The Hidden Complexity of the Super Bowl
Keith Allison

The Hidden Complexity of the Super Bowl

Tom Brady had an incredible overtime at the Super Bowl last weekend.

After having come back from the biggest deficit in Super Bowl history, he completed passes for first 6, then 14, and then 16 yards in quick succession. After a loss of three yards, Brady completed again for 15 yards to put the Patriots deep into the Falcons half. After an interference call that had Atlanta fans cursing, Brady and his team lined up at the two-yard line. Two plays and an almost interception later and James White scored the game-winning touchdown that delivered Brady his fifth Super Bowl ring.

What a game: who could have predicted that sort of comeback? Nobody, right?

But there was a lot about the game, about the Patriots victory, and about Tom Brady’s passes that was predictable - family easily predictable.

For example, Tom Brady completed 43 out of 62 of the passes he threw, a Super Bowl record. How was it possible for him to hit his receiver so often? The computations in the huddle or on the sidelines light be complicated, but the physics are simple. A football thrown at a certain angle and velocity will reach a point in space at a specified time, and a receiver where that ball is going to be can arrange to be there to catch it. There isn’t a lot of physics being done on the field, of course, but hours of training drills guarantee that when Brady calls the play and releases the ball as planned, his receiver knows where that ball will be a few seconds later.

Other parts of the Super Bowl are less simple, however. Indeed, the Super Bowl is a fantastic example of multiple complex systems interacting in fascinating ways.

Take the ticket price, for example. Officially, seats at the game cost anywhere from $2,500 to $12,000 but prices vary per public demand, the teams who make the game, and availability of tickets on the resale market. In 2013 the average resale price for a ticket to the Ravens-49ers matchup was $2,173. In 2015 when the Patriots met the Seahawks the average re-sale price jumped to nearly $7,000. This year the average price hovered around $5,000. Predicting where Tom Brady is going to place the ball is easy but predicting what it will cost to watch him do so is hard.

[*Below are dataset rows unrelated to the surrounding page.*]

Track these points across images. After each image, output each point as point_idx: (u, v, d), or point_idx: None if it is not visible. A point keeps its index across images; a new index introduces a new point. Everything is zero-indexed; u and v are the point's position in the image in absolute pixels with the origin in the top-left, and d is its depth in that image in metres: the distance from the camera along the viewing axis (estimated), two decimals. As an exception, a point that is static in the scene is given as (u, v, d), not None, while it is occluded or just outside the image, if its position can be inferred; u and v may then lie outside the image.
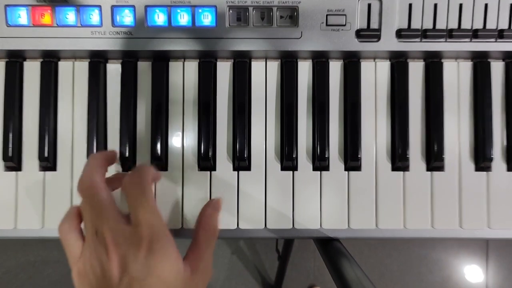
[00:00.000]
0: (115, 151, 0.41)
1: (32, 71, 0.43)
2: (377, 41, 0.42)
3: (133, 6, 0.41)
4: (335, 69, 0.44)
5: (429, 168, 0.43)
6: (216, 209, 0.40)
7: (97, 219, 0.34)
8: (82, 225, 0.36)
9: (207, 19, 0.41)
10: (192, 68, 0.44)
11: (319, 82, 0.43)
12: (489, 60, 0.44)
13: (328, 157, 0.43)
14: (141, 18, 0.41)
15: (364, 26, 0.42)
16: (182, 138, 0.43)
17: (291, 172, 0.43)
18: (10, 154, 0.42)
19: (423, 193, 0.43)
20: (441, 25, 0.42)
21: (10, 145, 0.42)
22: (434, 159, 0.42)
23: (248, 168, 0.43)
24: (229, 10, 0.41)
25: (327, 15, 0.41)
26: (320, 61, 0.43)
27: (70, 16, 0.41)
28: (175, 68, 0.44)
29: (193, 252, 0.37)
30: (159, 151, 0.42)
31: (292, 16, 0.42)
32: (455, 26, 0.42)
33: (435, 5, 0.42)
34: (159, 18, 0.41)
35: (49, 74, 0.43)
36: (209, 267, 0.38)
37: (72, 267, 0.36)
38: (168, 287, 0.33)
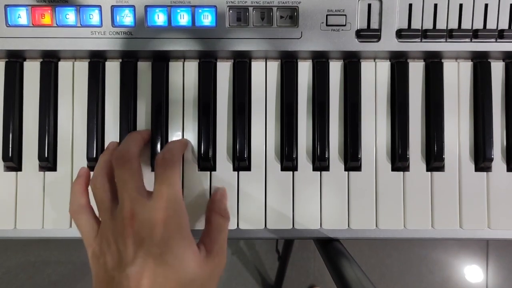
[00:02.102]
0: (149, 130, 0.43)
1: (32, 71, 0.43)
2: (377, 41, 0.42)
3: (133, 6, 0.41)
4: (335, 69, 0.44)
5: (429, 168, 0.43)
6: (224, 195, 0.41)
7: (121, 187, 0.35)
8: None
9: (207, 19, 0.41)
10: (192, 68, 0.44)
11: (319, 82, 0.43)
12: (489, 60, 0.44)
13: (328, 157, 0.43)
14: (141, 18, 0.41)
15: (364, 26, 0.42)
16: (182, 138, 0.43)
17: (291, 172, 0.43)
18: (10, 154, 0.42)
19: (423, 193, 0.43)
20: (441, 25, 0.42)
21: (10, 145, 0.42)
22: (434, 159, 0.42)
23: (248, 168, 0.43)
24: (229, 10, 0.41)
25: (327, 15, 0.41)
26: (320, 61, 0.43)
27: (70, 16, 0.41)
28: (175, 68, 0.44)
29: (207, 236, 0.37)
30: (159, 151, 0.42)
31: (292, 16, 0.42)
32: (455, 26, 0.42)
33: (435, 5, 0.42)
34: (159, 18, 0.41)
35: (49, 74, 0.43)
36: (224, 252, 0.37)
37: (87, 249, 0.36)
38: (181, 265, 0.33)
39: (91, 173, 0.40)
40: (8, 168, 0.43)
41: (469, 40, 0.42)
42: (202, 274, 0.34)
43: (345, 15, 0.41)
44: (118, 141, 0.43)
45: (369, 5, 0.42)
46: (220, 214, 0.39)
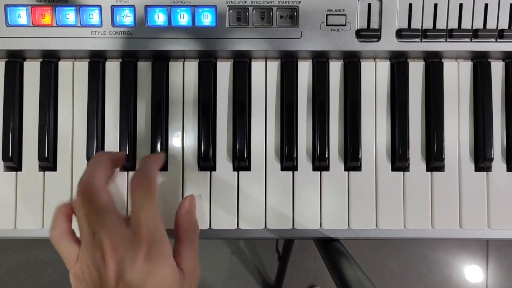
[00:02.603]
0: (124, 152, 0.40)
1: (32, 71, 0.43)
2: (377, 41, 0.42)
3: (133, 6, 0.41)
4: (335, 69, 0.44)
5: (429, 168, 0.43)
6: (192, 205, 0.40)
7: (95, 223, 0.33)
8: (74, 224, 0.36)
9: (207, 19, 0.41)
10: (192, 68, 0.44)
11: (319, 82, 0.43)
12: (489, 60, 0.44)
13: (328, 157, 0.43)
14: (141, 18, 0.41)
15: (364, 26, 0.42)
16: (182, 138, 0.43)
17: (291, 172, 0.43)
18: (10, 154, 0.42)
19: (423, 193, 0.43)
20: (441, 25, 0.42)
21: (10, 145, 0.42)
22: (434, 159, 0.42)
23: (248, 168, 0.43)
24: (229, 10, 0.41)
25: (327, 15, 0.41)
26: (320, 61, 0.43)
27: (70, 16, 0.41)
28: (175, 68, 0.44)
29: (179, 255, 0.36)
30: (159, 151, 0.42)
31: (292, 16, 0.42)
32: (455, 26, 0.42)
33: (435, 5, 0.42)
34: (159, 18, 0.41)
35: (49, 74, 0.43)
36: (197, 266, 0.37)
37: (69, 270, 0.35)
38: None
39: None
40: (8, 168, 0.43)
41: (469, 40, 0.42)
42: None
43: (345, 15, 0.41)
44: (117, 141, 0.43)
45: (369, 5, 0.42)
46: (189, 229, 0.38)
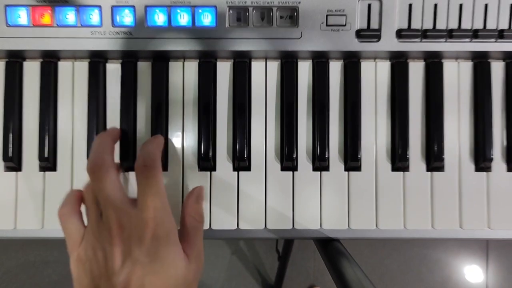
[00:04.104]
0: (117, 128, 0.41)
1: (32, 71, 0.43)
2: (377, 41, 0.42)
3: (133, 6, 0.41)
4: (335, 69, 0.44)
5: (429, 168, 0.43)
6: (201, 195, 0.40)
7: (103, 201, 0.34)
8: (83, 209, 0.36)
9: (207, 19, 0.41)
10: (192, 68, 0.44)
11: (319, 82, 0.43)
12: (489, 60, 0.44)
13: (328, 157, 0.43)
14: (141, 18, 0.41)
15: (364, 26, 0.42)
16: (182, 138, 0.43)
17: (291, 172, 0.43)
18: (10, 154, 0.42)
19: (423, 193, 0.43)
20: (441, 25, 0.42)
21: (10, 145, 0.42)
22: (434, 159, 0.42)
23: (248, 168, 0.43)
24: (229, 10, 0.41)
25: (327, 15, 0.41)
26: (320, 61, 0.43)
27: (70, 16, 0.41)
28: (175, 68, 0.44)
29: (184, 240, 0.36)
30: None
31: (292, 16, 0.42)
32: (455, 26, 0.42)
33: (435, 5, 0.42)
34: (159, 18, 0.41)
35: (49, 74, 0.43)
36: (201, 254, 0.37)
37: (70, 254, 0.35)
38: (170, 273, 0.33)
39: None
40: (8, 168, 0.43)
41: (469, 40, 0.42)
42: (189, 280, 0.34)
43: (345, 15, 0.41)
44: (118, 141, 0.43)
45: (369, 5, 0.42)
46: (195, 217, 0.38)
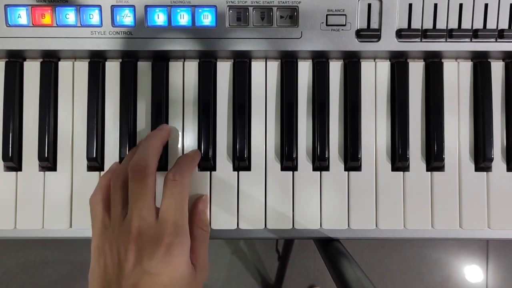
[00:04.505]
0: (168, 127, 0.41)
1: (32, 71, 0.43)
2: (377, 41, 0.42)
3: (133, 6, 0.41)
4: (335, 69, 0.44)
5: (429, 168, 0.43)
6: (206, 205, 0.41)
7: (132, 203, 0.35)
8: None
9: (207, 19, 0.41)
10: (192, 68, 0.44)
11: (319, 82, 0.43)
12: (489, 60, 0.44)
13: (328, 157, 0.43)
14: (141, 18, 0.41)
15: (364, 26, 0.42)
16: (182, 138, 0.43)
17: (291, 172, 0.43)
18: (10, 154, 0.42)
19: (423, 193, 0.43)
20: (441, 25, 0.42)
21: (10, 145, 0.42)
22: (434, 159, 0.42)
23: (248, 168, 0.43)
24: (229, 10, 0.41)
25: (327, 15, 0.41)
26: (320, 61, 0.43)
27: (70, 16, 0.41)
28: (175, 68, 0.44)
29: (191, 251, 0.37)
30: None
31: (292, 16, 0.42)
32: (455, 26, 0.42)
33: (435, 5, 0.42)
34: (159, 18, 0.41)
35: (49, 74, 0.43)
36: (207, 264, 0.38)
37: (92, 239, 0.37)
38: (178, 285, 0.34)
39: None
40: (8, 168, 0.43)
41: (469, 40, 0.42)
42: None
43: (345, 15, 0.41)
44: (117, 141, 0.43)
45: (369, 5, 0.42)
46: (202, 228, 0.39)
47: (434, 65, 0.43)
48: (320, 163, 0.43)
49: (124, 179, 0.36)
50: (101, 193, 0.38)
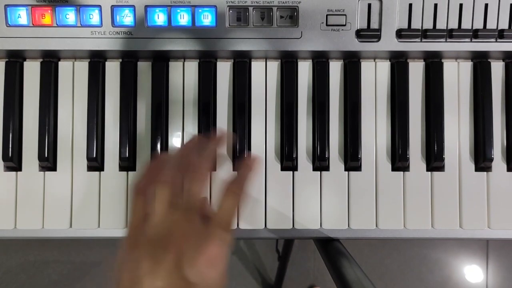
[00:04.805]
0: (225, 134, 0.41)
1: (32, 71, 0.43)
2: (377, 41, 0.42)
3: (133, 6, 0.41)
4: (335, 69, 0.44)
5: (429, 168, 0.43)
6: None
7: (184, 204, 0.33)
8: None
9: (207, 19, 0.41)
10: (192, 68, 0.44)
11: (319, 82, 0.43)
12: (489, 60, 0.44)
13: (328, 157, 0.43)
14: (141, 18, 0.41)
15: (364, 26, 0.42)
16: (182, 138, 0.43)
17: (291, 172, 0.43)
18: (10, 154, 0.42)
19: (423, 193, 0.43)
20: (441, 25, 0.42)
21: (10, 145, 0.42)
22: (434, 159, 0.42)
23: (248, 168, 0.43)
24: (229, 10, 0.41)
25: (327, 15, 0.41)
26: (320, 61, 0.43)
27: (70, 16, 0.41)
28: (175, 68, 0.44)
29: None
30: (159, 151, 0.42)
31: (292, 16, 0.42)
32: (455, 26, 0.42)
33: (435, 5, 0.42)
34: (159, 18, 0.41)
35: (49, 74, 0.43)
36: (225, 274, 0.36)
37: (128, 230, 0.34)
38: None
39: None
40: (8, 168, 0.43)
41: (469, 40, 0.42)
42: None
43: (345, 15, 0.41)
44: (117, 141, 0.43)
45: (369, 5, 0.42)
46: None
47: (434, 65, 0.43)
48: (320, 163, 0.43)
49: (172, 175, 0.34)
50: (146, 184, 0.35)
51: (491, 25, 0.42)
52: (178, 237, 0.31)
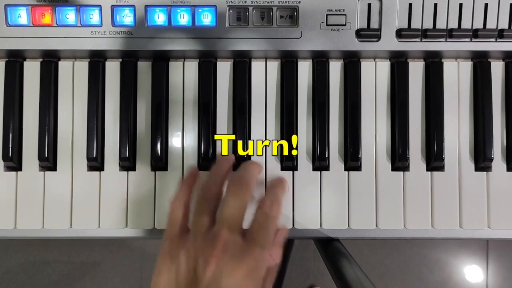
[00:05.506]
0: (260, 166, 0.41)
1: (32, 71, 0.43)
2: (377, 41, 0.42)
3: (133, 6, 0.41)
4: (335, 69, 0.44)
5: (429, 168, 0.43)
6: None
7: (226, 216, 0.34)
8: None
9: (207, 19, 0.41)
10: (192, 68, 0.44)
11: (319, 82, 0.43)
12: (489, 60, 0.44)
13: (328, 157, 0.43)
14: (141, 18, 0.41)
15: (364, 26, 0.42)
16: (182, 138, 0.43)
17: (291, 172, 0.43)
18: (10, 154, 0.42)
19: (423, 193, 0.43)
20: (441, 25, 0.42)
21: (10, 145, 0.42)
22: (434, 159, 0.42)
23: (248, 168, 0.43)
24: (229, 10, 0.41)
25: (327, 15, 0.41)
26: (320, 61, 0.43)
27: (70, 16, 0.41)
28: (175, 68, 0.44)
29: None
30: (159, 151, 0.42)
31: (292, 16, 0.42)
32: (455, 26, 0.42)
33: (435, 5, 0.42)
34: (159, 18, 0.41)
35: (49, 74, 0.43)
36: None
37: (164, 242, 0.35)
38: None
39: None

Or consider how the fans in the stadium got to the game. In 2014 New Jersey’s MetLife Stadium played host to Super Bowl XLVIII between the Broncos and the Seahawks. It was billed as “the first mass transit Super Bowl” when almost all the 80,000 fans who arrived at the game did so by either rail or bus. In a European city, this might not make for much complexity; indeed, in my home city of Lyon almost all of the fans who voyage to the 60,000 seat Parc OL stadium do so by tram or bus, and the price of the transport is included in the price of the seat. However, in the case of the MetLife stadium, it took coordination between five different authorities to get everyone to the stadium on-time. New Jersey Transit, New York's MTA, the PATH system, the interstate Amtrak system, and even New York Waterways had to align schedules, coordinate timing, deal with congestion, and anticipate traffic snafus in tight windows of only a couple of hours pre- and post-game. What’s more, they had to do all this while still serving the other 11 million mass transit passengers who travel in the region around the stadium each day.

At CoSMo we’ve worked with transportation networks and, trust me, if it sounds like a complex task you don’t know the half of it!

How can this complexity be understood and managed in the optimal manner?

Unlike a Tom Brady pass where the future position of the ball can be predicted and calculated for any angle, velocity, rate of spin, and even temperature with relative ease, there is no simple way to calculate the future position or trajectory of a complex system. It’s not that we don’t understand the mathematics, it’s just that understanding the mathematics doesn’t make any difference. We can’t do anything but sit back and wait for the complexity to play out in real time. Put another way, there are no shortcuts when it comes to predicting the future state of a complex system by doing the math.

But while we can’t take a mathematical shortcut to the future state of a complex system, we can model and simulate that system to determine what the future state will be. If we can model all the important systems and sub-systems precisely enough, if we identify the causes of change and the impacts of those changes on the systems and sub-systems, and if we bake in expert knowledge of the systems as well as the latest approaches in complexity science, and then run simulations on that model, well then we can reliably determine what the future state of the system will be.

This modeling and simulation approach is the only way to accurately predict the future of a complex system. Unlike trying to do the complex mathematics learning how a system evolves in real-time and without a shortcut, a simulation can be done in minutes and predict the future state of a complex system decades in advance. It’s the only way for companies, municipalities, and governments to understand how their complex systems will evolve, and the only way to determine which strategies to employ to take advantage of that complexity.